Backends and Integral Representations

PyQED supports multiple backend and integral-storage choices. The right choice depends on whether a calculation needs small-molecule simplicity, dense tensor access, or factorized contractions for larger systems.

Molecule Build Drivers

The molecular build step selects the integral backend:

mol.build(driver="builtin", eri="auto")

Common driver choices:

  • driver="builtin" uses PyQED’s native molecular-integral path.

  • driver="gbasis" uses the gbasis-based path when that dependency is installed.

  • External packages such as PySCF are optional and are mainly useful for validation, comparison, or features that are not yet native.

  • eri="auto" uses compact eight-fold exact storage for small native builds and switches to native RI/factorized storage for larger AO spaces when an auxiliary basis is available.

Electron-Repulsion Storage

The eri keyword controls the ERI representation family, and aosym controls AO permutation symmetry for dense-like storage:

  • eri="dense", aosym="s1" stores the dense four-index tensor.

  • eri="dense", aosym="s4" stores unique AO-pair rows and columns.

  • eri="dense", aosym="s8" stores only unique AO-pair-pair values, exploiting the full eight-fold ERI permutation symmetry for memory.

  • eri="direct" avoids dense AO ERI construction and uses compact s8 storage for cartesian J/K builds.

  • eri="factors" stores a Cholesky/factorized representation.

  • eri="ri" stores native density-fitting factors.

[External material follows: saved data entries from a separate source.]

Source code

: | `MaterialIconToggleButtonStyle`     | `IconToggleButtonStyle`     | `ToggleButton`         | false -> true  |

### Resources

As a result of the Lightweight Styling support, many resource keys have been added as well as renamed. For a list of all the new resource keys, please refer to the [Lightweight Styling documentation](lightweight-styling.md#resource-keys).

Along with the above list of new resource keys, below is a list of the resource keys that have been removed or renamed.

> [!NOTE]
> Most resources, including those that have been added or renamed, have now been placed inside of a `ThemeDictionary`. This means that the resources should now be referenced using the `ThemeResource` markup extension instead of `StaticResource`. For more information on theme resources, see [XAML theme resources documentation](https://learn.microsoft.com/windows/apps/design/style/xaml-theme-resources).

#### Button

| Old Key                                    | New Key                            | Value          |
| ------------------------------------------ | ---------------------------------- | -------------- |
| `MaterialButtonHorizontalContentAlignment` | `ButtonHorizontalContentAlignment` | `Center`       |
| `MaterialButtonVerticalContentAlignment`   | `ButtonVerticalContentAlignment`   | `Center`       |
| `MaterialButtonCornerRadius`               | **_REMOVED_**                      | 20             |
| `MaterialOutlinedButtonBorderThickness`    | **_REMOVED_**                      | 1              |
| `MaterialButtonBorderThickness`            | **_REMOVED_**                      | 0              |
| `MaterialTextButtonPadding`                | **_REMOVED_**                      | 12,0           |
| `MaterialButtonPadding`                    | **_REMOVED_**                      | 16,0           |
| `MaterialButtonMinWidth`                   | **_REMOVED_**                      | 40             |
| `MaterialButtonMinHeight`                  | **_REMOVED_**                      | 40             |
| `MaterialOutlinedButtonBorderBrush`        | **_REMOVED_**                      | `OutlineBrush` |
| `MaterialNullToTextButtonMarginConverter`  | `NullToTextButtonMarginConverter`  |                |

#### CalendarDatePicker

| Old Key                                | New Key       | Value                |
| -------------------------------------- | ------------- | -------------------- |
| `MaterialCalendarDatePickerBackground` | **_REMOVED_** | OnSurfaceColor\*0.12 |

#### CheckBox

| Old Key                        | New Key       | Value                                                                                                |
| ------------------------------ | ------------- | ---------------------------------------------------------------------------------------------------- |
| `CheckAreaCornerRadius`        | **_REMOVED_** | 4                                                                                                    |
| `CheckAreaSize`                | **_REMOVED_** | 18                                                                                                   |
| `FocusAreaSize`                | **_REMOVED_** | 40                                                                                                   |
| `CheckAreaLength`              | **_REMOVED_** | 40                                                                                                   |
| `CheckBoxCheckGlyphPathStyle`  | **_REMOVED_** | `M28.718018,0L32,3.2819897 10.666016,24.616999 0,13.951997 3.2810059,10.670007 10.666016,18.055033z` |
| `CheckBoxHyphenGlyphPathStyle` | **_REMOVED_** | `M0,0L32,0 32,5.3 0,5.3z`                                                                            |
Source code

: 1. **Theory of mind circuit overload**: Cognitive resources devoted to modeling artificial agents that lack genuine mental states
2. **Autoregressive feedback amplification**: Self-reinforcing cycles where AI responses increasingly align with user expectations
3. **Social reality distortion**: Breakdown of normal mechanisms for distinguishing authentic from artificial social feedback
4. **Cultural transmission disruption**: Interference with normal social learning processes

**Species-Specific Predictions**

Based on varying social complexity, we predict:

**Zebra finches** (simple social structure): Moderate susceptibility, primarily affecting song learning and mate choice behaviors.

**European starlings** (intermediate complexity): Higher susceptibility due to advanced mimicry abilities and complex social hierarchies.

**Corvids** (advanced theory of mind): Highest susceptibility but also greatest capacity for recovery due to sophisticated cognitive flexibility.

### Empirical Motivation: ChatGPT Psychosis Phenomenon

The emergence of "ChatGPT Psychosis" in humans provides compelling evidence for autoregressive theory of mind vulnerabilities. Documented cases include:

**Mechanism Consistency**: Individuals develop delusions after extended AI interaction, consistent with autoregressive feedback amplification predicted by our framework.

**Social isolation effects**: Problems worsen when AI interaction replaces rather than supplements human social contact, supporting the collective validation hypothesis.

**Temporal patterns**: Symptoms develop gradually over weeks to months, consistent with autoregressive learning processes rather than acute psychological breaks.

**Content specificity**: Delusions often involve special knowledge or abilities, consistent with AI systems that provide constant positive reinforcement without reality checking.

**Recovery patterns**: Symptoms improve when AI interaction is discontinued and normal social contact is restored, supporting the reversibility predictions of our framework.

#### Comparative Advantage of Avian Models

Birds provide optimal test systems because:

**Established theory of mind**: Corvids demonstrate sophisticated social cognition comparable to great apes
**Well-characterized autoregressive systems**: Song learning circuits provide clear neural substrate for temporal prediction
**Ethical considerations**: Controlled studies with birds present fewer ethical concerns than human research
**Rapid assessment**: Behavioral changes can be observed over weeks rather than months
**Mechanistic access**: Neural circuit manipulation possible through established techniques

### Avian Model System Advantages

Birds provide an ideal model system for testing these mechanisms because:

The default auxiliary basis policy prefers JKFIT sets for SCF when available; use options={"ri_purpose": "ri"} to prefer RIFIT sets.

  • eri="dense+factors" stores both dense and factorized representations.

Legacy shortcuts such as eri="s8" and eri="s8+factors" are still accepted and normalize to eri="dense", aosym="s8" and eri="dense+factors", aosym="s8" respectively.

When to Use Dense Integrals

Full dense integrals are simplest and useful for:

  • very small molecules

  • debugging new methods

  • algorithms that explicitly require (pq|rs) tensor access

  • reference comparisons against dense implementations

The drawback is memory scaling. Dense four-index tensors become expensive as the number of orbitals grows. For exact RHF calculations that do not need direct mol.eri tensor access, prefer eri="auto" or eri="dense", aosym="s8" so J/K contractions use the compact packed path.

When to Use Factorized Integrals

Factorized integrals are preferred for:

  • larger basis sets

  • RHF with Cholesky/factorized JK builds

  • CASCI/CASSCF paths that can contract directly with factors

  • workflows where avoiding transformed dense MO ERIs matters

Example:

mol.build(driver="builtin", eri="factors")
mf = mol.RHF().run()

# Factor-aware solvers can reuse mf.eri_factors instead of dense ERIs.
mc = mol.CASSCF(mf, ncas=4, nelecas=4).run()

Native RI builds the three-center tensor in compact AO-pair form, then stores SCF factors in full tensor form by default because that is currently the faster RHF contraction path. Use ri_storage="packed" for memory-sensitive runs. The metric solver uses a Cholesky factorization when the auxiliary Coulomb metric is positive definite and falls back to an eigenvalue solver for near-singular metrics. Useful RI options include ri_metric_solver="eigh" for a forced spectral solve, ri_screen_tol for three-center screening, and ri_block_size for the metric solve block size.

Optional Dependencies

Some modules use optional compiled or third-party backends:

  • libxc is used by parts of the native DFT stack.

  • gbasis is used by the gbasis molecular-integral path.

  • pyscf is useful for benchmarking and cross-validation.

  • plotting and visualization examples may require packages such as PyVista.

Read the Docs does not need these optional dependencies for the static guide pages. API pages that would import heavy optional backends are intentionally kept static or excluded from the RTD build.